Saturday, May 24, 2014

Preaching Lessons: Peter Rollins Part I

Peter Rollins says a lot. It's both thick and quick, and a little exhausting. A classmate said, it was like watching theological ping-pong when he plays both sides of the table. But worth it. His talk was entitled, "Fools for Christ: The Sermon as Weapon of Subversion," and he focused mostly on the approach and content of the sermon, using storytelling, psychological, and family dynamics research to explore the idea of the sermon as subversion. 

At its core, Rollins was sharing how to preaching in a way that is "disruptive and disturbing." And what is more disruptive and disturbing than telling the truth about things that nobody wants to tell the truth about? He spoke at length about systems and transgressions of the system that actually enable the systems to remain in place. It is the "allowable cheats" that keep people from questioning the larger problems that may be present in the system. So, he asks, what happens if we get honest about the things that nobody believes, but we all pretend we believe? 

Nothing short of transformation.

He did a sample reading of the parable of the prodigal son, reading it as tragedy (in the classic definition of nothing changing through the course of the drama) compared with a reading of Luke Skywalker in Star Wars subverting his father's expectations in a way that actually wound up being sacrificial for his father in the end. And so he asked, "What is the thing you can't go to....because it is the one thing that will change everything."

And so, in preaching, the radical move is in exposing what everybody already thinks, the stuff we already knew, but which we didn't want to know we knew. And this makes church the place where we come to get a clearer look at our devils and demons.

And the purpose isn’t just to talk about hard or awkward or uncomfortable things for the sake of talking about them, it is for the sake of transformation, for the sake of salvation, even.
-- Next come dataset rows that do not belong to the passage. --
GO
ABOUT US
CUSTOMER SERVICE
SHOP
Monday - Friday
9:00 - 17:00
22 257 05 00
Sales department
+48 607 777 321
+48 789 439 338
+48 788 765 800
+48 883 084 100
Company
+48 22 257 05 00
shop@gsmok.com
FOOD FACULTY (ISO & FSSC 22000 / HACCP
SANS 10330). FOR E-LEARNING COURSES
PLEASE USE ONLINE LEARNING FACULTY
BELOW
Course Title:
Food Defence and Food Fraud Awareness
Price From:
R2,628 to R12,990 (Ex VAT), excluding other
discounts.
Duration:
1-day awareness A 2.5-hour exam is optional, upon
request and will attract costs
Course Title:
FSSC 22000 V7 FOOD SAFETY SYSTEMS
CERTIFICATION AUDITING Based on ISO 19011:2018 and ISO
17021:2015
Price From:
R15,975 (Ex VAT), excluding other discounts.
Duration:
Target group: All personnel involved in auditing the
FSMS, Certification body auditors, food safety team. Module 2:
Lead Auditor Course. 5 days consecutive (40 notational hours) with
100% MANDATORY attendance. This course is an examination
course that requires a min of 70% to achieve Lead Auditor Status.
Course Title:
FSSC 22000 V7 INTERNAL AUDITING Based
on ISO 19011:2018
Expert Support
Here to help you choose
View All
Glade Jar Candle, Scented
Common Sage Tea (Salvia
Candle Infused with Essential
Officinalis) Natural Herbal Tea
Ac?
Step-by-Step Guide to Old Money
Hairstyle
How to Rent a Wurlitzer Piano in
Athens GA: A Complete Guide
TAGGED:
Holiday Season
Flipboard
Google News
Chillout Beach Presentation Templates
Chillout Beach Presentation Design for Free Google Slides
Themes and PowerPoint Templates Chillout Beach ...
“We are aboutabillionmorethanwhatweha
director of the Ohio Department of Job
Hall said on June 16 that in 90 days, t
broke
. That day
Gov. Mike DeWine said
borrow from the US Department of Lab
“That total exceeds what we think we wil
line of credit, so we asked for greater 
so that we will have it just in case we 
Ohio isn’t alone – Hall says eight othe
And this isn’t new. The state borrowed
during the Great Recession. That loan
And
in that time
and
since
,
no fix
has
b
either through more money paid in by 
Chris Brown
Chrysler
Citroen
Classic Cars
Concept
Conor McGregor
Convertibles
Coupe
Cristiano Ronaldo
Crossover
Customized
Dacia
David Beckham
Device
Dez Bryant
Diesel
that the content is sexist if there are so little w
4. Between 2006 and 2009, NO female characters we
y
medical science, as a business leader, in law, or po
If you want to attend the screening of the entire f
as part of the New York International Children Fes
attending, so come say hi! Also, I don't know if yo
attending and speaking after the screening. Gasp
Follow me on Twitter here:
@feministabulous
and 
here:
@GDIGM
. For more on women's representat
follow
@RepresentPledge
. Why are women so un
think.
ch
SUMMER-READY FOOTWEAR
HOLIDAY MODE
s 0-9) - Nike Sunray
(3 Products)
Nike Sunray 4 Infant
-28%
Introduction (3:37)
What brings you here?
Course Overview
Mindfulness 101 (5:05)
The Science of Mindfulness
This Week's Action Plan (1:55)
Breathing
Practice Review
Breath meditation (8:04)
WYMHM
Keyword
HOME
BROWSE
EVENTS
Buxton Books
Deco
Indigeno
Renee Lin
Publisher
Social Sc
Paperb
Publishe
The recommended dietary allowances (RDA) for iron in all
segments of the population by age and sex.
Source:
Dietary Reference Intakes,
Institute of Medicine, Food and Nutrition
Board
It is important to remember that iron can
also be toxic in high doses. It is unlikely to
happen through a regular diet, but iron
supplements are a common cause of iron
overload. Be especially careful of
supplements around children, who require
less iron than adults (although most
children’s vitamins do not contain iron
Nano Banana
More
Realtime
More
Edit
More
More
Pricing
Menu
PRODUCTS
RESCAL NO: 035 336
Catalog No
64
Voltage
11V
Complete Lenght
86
In his sermon, Rollins gets into this more fully, so I won’t dive into it a ton here. But it was helpful for me to realize early on that he was engaging with embeddedness—not only in our theology, but our embeddedness in systems of oppression, systems that hold us back and yet somehow we hold up (consciously and unconsciously), systems that keep us from functioning as full people in the world.

For Rollins, the way to handle embeddedness isn’t to share the right answer, isn’t to continue to beat upon it like a hammer against a wall. Rather, he says that just saying the wall is there at all oftentimes begins that process of transformation in ways that allow for more creative means of taking down the wall. Makes sense to me.

But Rollins also considers preaching to be “an art of indirect speech.” And so subversion isn’t in aggression or confrontation, it’s in the layering of stories that bring to the surface the things which have been held down for so long, we’ve started living our lives around them, like a pile of magazines that started as a decluttering project and have now become a coffee table we move around in the business of our everyday lives. Which is exactly what he embodied in his lecture: the accumulation of his stories had the cumulative effect of helping us to recognize what had always been there in our preaching—the idea that we are called to tell the truth—in a way that made us wonder why we hadn’t been doing it all along.